__Instructions to follow__
Scan the data for "Limerick" and copy the lines it appears in.

__The data__
>>>

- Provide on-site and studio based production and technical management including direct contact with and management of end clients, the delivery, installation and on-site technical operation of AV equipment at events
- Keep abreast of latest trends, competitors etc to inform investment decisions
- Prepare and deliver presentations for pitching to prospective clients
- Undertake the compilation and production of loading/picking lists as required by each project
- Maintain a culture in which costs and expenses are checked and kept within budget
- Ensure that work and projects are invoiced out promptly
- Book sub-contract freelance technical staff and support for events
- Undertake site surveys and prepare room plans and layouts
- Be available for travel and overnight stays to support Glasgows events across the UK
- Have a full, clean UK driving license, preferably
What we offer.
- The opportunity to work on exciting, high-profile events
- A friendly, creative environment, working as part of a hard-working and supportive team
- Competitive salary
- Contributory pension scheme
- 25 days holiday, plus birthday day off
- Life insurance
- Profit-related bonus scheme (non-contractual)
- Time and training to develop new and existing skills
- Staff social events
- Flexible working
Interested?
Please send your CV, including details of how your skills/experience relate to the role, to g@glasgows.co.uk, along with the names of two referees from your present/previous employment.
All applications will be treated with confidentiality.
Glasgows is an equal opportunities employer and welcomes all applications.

<<<
>>>

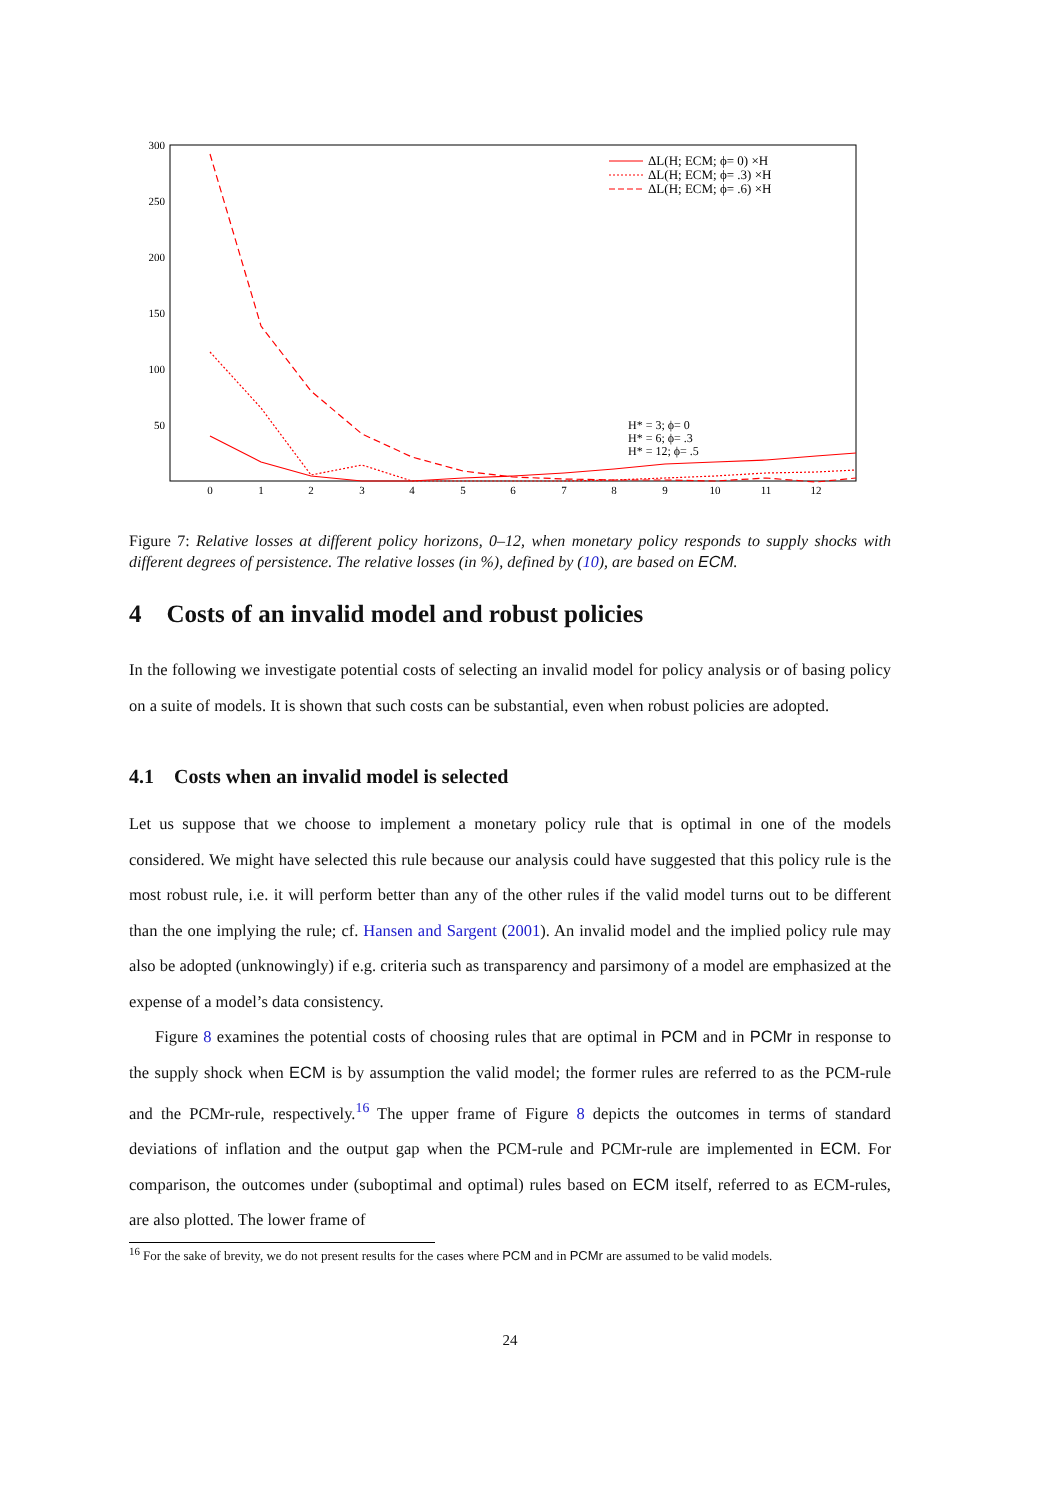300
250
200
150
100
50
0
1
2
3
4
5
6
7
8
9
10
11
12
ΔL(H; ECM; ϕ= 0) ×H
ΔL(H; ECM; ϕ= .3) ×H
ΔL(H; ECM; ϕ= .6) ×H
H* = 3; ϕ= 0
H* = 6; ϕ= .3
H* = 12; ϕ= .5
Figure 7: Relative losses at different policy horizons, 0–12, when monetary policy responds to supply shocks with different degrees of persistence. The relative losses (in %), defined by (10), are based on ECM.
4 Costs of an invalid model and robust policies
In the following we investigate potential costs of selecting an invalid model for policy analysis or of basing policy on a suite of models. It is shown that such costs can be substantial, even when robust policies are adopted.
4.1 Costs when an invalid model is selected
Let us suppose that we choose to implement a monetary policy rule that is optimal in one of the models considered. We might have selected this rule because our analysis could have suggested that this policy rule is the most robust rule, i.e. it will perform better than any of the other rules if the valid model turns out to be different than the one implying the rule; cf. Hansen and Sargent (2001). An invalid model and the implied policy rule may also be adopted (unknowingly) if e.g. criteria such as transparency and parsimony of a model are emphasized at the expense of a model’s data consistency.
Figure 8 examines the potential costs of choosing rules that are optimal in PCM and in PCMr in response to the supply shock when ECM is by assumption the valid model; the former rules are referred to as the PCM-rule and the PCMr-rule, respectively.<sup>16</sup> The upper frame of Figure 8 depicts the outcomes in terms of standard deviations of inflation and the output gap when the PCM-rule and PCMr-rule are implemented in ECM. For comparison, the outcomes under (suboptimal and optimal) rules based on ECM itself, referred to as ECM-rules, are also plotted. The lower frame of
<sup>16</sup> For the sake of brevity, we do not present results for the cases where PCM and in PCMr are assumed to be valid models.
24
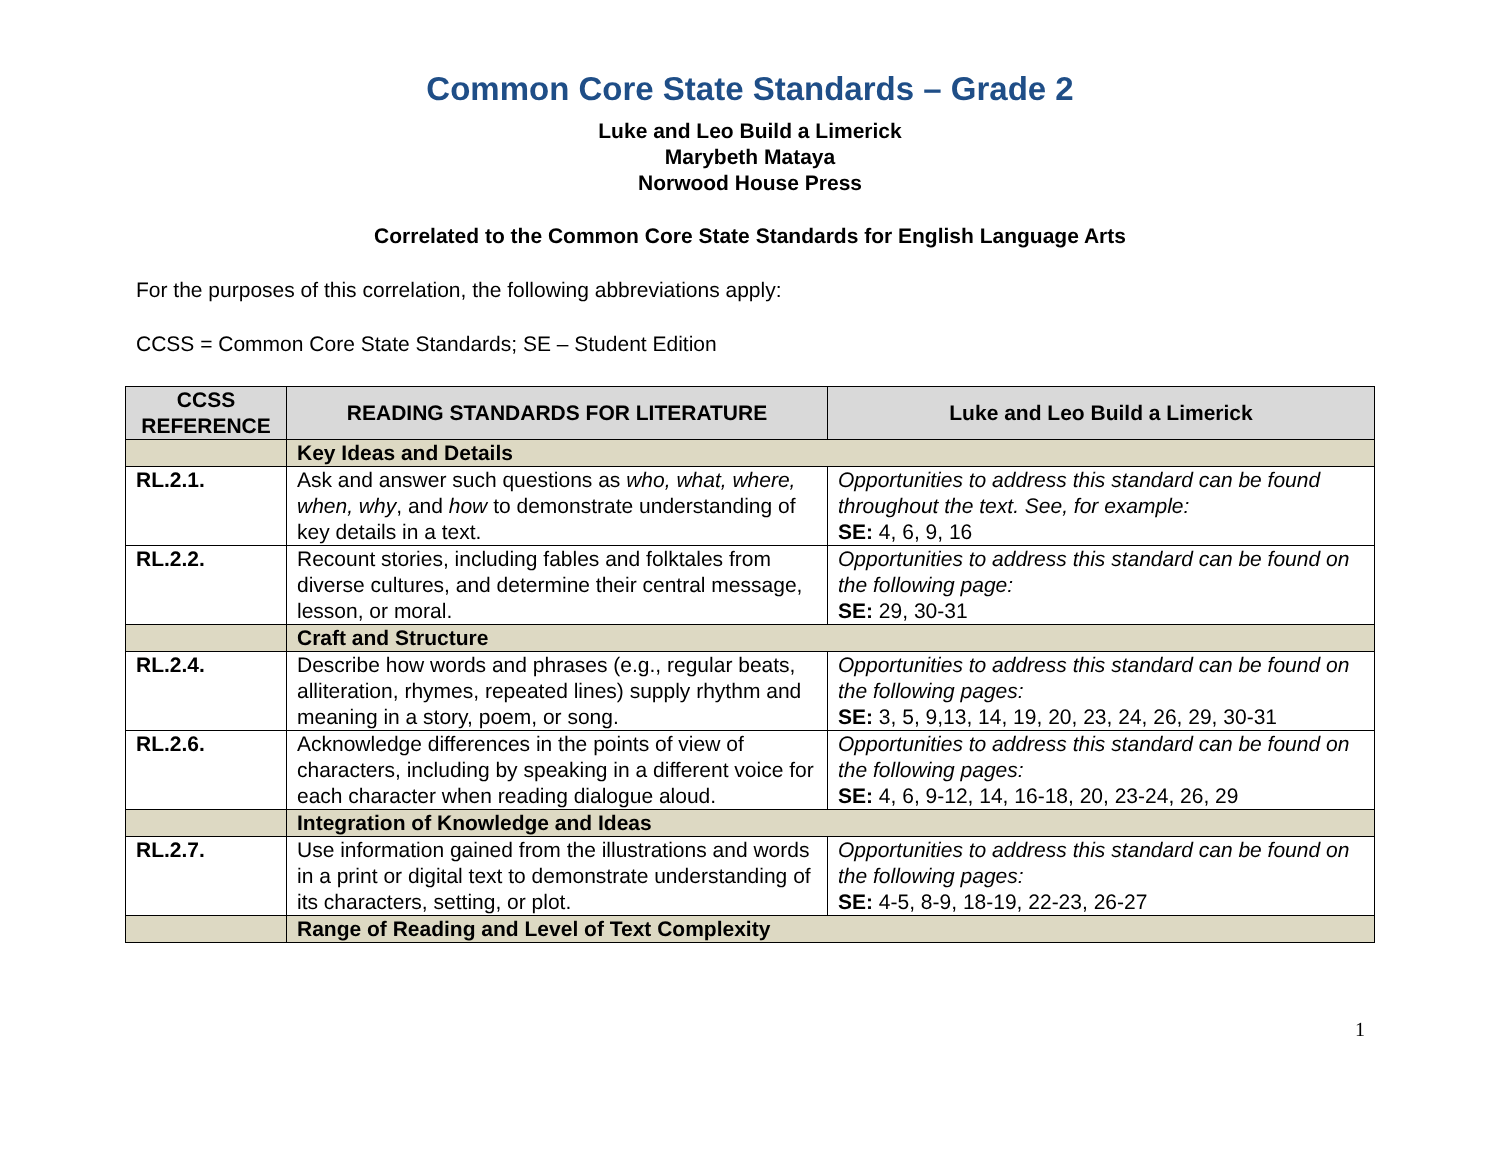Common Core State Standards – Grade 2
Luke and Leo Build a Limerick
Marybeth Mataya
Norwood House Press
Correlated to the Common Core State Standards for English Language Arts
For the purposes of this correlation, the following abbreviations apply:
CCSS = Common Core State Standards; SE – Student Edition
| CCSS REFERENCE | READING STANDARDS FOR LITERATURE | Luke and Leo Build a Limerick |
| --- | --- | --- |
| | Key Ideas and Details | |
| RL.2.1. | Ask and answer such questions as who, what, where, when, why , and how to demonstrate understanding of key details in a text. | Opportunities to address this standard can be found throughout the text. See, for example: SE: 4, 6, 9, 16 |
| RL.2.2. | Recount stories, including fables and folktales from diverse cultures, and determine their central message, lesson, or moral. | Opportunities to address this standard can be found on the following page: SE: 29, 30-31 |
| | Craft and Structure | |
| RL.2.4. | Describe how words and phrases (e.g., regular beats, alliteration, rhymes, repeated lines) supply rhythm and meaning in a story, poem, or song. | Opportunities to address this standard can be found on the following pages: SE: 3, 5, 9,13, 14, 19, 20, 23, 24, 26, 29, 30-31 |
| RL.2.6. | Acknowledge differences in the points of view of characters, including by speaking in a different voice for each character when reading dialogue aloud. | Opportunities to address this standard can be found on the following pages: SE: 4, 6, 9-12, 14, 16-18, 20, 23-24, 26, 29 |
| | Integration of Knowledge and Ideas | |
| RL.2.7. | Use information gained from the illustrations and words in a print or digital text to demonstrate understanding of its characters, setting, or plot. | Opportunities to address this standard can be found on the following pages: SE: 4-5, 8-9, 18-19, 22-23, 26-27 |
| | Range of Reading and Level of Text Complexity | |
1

<<<

__Result of the task__
Luke and Leo Build a Limerick
| CCSS REFERENCE | READING STANDARDS FOR LITERATURE | Luke and Leo Build a Limerick |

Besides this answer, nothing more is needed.